= Dataset entries =
Start of Block

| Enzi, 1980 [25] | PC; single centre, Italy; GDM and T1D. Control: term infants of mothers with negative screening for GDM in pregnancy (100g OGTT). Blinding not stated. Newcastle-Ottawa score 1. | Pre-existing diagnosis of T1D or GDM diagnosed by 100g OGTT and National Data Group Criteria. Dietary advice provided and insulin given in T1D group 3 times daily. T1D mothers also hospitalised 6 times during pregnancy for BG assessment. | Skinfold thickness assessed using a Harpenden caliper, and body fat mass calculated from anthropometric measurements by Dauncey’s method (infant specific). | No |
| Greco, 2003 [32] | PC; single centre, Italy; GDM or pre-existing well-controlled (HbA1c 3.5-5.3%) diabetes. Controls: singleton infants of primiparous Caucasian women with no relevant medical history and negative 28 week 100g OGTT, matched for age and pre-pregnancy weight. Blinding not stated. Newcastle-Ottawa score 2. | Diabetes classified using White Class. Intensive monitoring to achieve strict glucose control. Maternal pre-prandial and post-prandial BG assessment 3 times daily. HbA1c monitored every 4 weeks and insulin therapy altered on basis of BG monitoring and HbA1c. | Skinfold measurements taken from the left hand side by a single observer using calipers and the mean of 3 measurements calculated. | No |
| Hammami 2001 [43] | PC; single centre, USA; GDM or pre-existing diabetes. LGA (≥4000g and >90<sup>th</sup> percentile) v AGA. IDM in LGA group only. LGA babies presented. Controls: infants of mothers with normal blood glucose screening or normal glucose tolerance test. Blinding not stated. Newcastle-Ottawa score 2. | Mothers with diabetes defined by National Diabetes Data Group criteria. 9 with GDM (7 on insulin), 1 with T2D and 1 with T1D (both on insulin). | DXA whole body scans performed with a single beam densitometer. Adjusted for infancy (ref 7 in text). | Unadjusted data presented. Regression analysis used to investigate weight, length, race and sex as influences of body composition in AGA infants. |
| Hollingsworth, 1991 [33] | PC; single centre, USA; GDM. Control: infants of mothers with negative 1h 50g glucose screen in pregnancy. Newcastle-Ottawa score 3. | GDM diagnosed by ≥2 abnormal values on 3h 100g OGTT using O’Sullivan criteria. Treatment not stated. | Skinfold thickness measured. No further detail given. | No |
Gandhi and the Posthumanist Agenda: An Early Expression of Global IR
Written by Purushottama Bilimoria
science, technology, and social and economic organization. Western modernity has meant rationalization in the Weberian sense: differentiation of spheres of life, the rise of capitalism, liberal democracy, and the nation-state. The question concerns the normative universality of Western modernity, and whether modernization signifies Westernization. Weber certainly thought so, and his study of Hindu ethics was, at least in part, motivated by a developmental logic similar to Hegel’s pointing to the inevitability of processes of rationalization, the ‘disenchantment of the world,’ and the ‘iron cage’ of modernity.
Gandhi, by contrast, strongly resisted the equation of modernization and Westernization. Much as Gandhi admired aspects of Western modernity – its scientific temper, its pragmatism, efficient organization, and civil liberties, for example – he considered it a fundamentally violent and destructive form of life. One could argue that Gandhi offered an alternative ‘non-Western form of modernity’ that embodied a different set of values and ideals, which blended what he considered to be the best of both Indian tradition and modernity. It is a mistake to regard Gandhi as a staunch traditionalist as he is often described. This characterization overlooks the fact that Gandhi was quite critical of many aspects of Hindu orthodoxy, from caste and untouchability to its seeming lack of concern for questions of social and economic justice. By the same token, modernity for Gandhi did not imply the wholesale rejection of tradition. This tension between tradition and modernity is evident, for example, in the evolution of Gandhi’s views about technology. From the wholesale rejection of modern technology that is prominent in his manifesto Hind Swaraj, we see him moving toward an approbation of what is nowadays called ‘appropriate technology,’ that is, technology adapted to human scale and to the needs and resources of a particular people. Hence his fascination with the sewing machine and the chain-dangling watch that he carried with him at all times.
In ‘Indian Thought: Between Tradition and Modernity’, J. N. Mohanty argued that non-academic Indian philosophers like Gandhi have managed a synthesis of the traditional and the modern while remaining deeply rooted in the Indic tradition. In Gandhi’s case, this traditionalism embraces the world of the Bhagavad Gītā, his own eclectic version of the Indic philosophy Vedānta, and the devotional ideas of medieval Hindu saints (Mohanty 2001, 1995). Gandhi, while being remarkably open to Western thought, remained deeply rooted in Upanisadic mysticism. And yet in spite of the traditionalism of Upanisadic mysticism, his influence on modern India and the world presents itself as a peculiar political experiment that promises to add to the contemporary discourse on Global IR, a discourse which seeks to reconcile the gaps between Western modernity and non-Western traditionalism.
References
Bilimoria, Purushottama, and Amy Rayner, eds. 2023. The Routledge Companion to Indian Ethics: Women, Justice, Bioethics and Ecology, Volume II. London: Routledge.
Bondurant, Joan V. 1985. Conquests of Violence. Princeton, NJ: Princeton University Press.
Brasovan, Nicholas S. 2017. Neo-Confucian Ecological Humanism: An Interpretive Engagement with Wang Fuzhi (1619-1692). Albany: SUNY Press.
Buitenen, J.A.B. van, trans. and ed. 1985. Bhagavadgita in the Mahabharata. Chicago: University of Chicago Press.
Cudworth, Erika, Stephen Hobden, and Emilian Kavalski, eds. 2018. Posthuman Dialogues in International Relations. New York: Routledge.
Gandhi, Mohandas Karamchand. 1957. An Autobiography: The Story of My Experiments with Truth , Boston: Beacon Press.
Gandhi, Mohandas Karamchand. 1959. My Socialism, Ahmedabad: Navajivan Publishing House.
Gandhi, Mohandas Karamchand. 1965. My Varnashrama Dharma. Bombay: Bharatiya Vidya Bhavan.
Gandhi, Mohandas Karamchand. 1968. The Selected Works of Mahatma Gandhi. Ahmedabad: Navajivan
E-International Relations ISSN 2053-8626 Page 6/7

End of Block

= Problem to solve =
With nothing added or dropped, reproduce all the data exactly.

= Answer to this task =
| Enzi, 1980 [25] | PC; single centre, Italy; GDM and T1D. Control: term infants of mothers with negative screening for GDM in pregnancy (100g OGTT). Blinding not stated. Newcastle-Ottawa score 1. | Pre-existing diagnosis of T1D or GDM diagnosed by 100g OGTT and National Data Group Criteria. Dietary advice provided and insulin given in T1D group 3 times daily. T1D mothers also hospitalised 6 times during pregnancy for BG assessment. | Skinfold thickness assessed using a Harpenden caliper, and body fat mass calculated from anthropometric measurements by Dauncey’s method (infant specific). | No |
| Greco, 2003 [32] | PC; single centre, Italy; GDM or pre-existing well-controlled (HbA1c 3.5-5.3%) diabetes. Controls: singleton infants of primiparous Caucasian women with no relevant medical history and negative 28 week 100g OGTT, matched for age and pre-pregnancy weight. Blinding not stated. Newcastle-Ottawa score 2. | Diabetes classified using White Class. Intensive monitoring to achieve strict glucose control. Maternal pre-prandial and post-prandial BG assessment 3 times daily. HbA1c monitored every 4 weeks and insulin therapy altered on basis of BG monitoring and HbA1c. | Skinfold measurements taken from the left hand side by a single observer using calipers and the mean of 3 measurements calculated. | No |
| Hammami 2001 [43] | PC; single centre, USA; GDM or pre-existing diabetes. LGA (≥4000g and >90<sup>th</sup> percentile) v AGA. IDM in LGA group only. LGA babies presented. Controls: infants of mothers with normal blood glucose screening or normal glucose tolerance test. Blinding not stated. Newcastle-Ottawa score 2. | Mothers with diabetes defined by National Diabetes Data Group criteria. 9 with GDM (7 on insulin), 1 with T2D and 1 with T1D (both on insulin). | DXA whole body scans performed with a single beam densitometer. Adjusted for infancy (ref 7 in text). | Unadjusted data presented. Regression analysis used to investigate weight, length, race and sex as influences of body composition in AGA infants. |
| Hollingsworth, 1991 [33] | PC; single centre, USA; GDM. Control: infants of mothers with negative 1h 50g glucose screen in pregnancy. Newcastle-Ottawa score 3. | GDM diagnosed by ≥2 abnormal values on 3h 100g OGTT using O’Sullivan criteria. Treatment not stated. | Skinfold thickness measured. No further detail given. | No |
Gandhi and the Posthumanist Agenda: An Early Expression of Global IR
Written by Purushottama Bilimoria
science, technology, and social and economic organization. Western modernity has meant rationalization in the Weberian sense: differentiation of spheres of life, the rise of capitalism, liberal democracy, and the nation-state. The question concerns the normative universality of Western modernity, and whether modernization signifies Westernization. Weber certainly thought so, and his study of Hindu ethics was, at least in part, motivated by a developmental logic similar to Hegel’s pointing to the inevitability of processes of rationalization, the ‘disenchantment of the world,’ and the ‘iron cage’ of modernity.
Gandhi, by contrast, strongly resisted the equation of modernization and Westernization. Much as Gandhi admired aspects of Western modernity – its scientific temper, its pragmatism, efficient organization, and civil liberties, for example – he considered it a fundamentally violent and destructive form of life. One could argue that Gandhi offered an alternative ‘non-Western form of modernity’ that embodied a different set of values and ideals, which blended what he considered to be the best of both Indian tradition and modernity. It is a mistake to regard Gandhi as a staunch traditionalist as he is often described. This characterization overlooks the fact that Gandhi was quite critical of many aspects of Hindu orthodoxy, from caste and untouchability to its seeming lack of concern for questions of social and economic justice. By the same token, modernity for Gandhi did not imply the wholesale rejection of tradition. This tension between tradition and modernity is evident, for example, in the evolution of Gandhi’s views about technology. From the wholesale rejection of modern technology that is prominent in his manifesto Hind Swaraj, we see him moving toward an approbation of what is nowadays called ‘appropriate technology,’ that is, technology adapted to human scale and to the needs and resources of a particular people. Hence his fascination with the sewing machine and the chain-dangling watch that he carried with him at all times.
In ‘Indian Thought: Between Tradition and Modernity’, J. N. Mohanty argued that non-academic Indian philosophers like Gandhi have managed a synthesis of the traditional and the modern while remaining deeply rooted in the Indic tradition. In Gandhi’s case, this traditionalism embraces the world of the Bhagavad Gītā, his own eclectic version of the Indic philosophy Vedānta, and the devotional ideas of medieval Hindu saints (Mohanty 2001, 1995). Gandhi, while being remarkably open to Western thought, remained deeply rooted in Upanisadic mysticism. And yet in spite of the traditionalism of Upanisadic mysticism, his influence on modern India and the world presents itself as a peculiar political experiment that promises to add to the contemporary discourse on Global IR, a discourse which seeks to reconcile the gaps between Western modernity and non-Western traditionalism.
References
Bilimoria, Purushottama, and Amy Rayner, eds. 2023. The Routledge Companion to Indian Ethics: Women, Justice, Bioethics and Ecology, Volume II. London: Routledge.
Bondurant, Joan V. 1985. Conquests of Violence. Princeton, NJ: Princeton University Press.
Brasovan, Nicholas S. 2017. Neo-Confucian Ecological Humanism: An Interpretive Engagement with Wang Fuzhi (1619-1692). Albany: SUNY Press.
Buitenen, J.A.B. van, trans. and ed. 1985. Bhagavadgita in the Mahabharata. Chicago: University of Chicago Press.
Cudworth, Erika, Stephen Hobden, and Emilian Kavalski, eds. 2018. Posthuman Dialogues in International Relations. New York: Routledge.
Gandhi, Mohandas Karamchand. 1957. An Autobiography: The Story of My Experiments with Truth , Boston: Beacon Press.
Gandhi, Mohandas Karamchand. 1959. My Socialism, Ahmedabad: Navajivan Publishing House.
Gandhi, Mohandas Karamchand. 1965. My Varnashrama Dharma. Bombay: Bharatiya Vidya Bhavan.
Gandhi, Mohandas Karamchand. 1968. The Selected Works of Mahatma Gandhi. Ahmedabad: Navajivan
E-International Relations ISSN 2053-8626 Page 6/7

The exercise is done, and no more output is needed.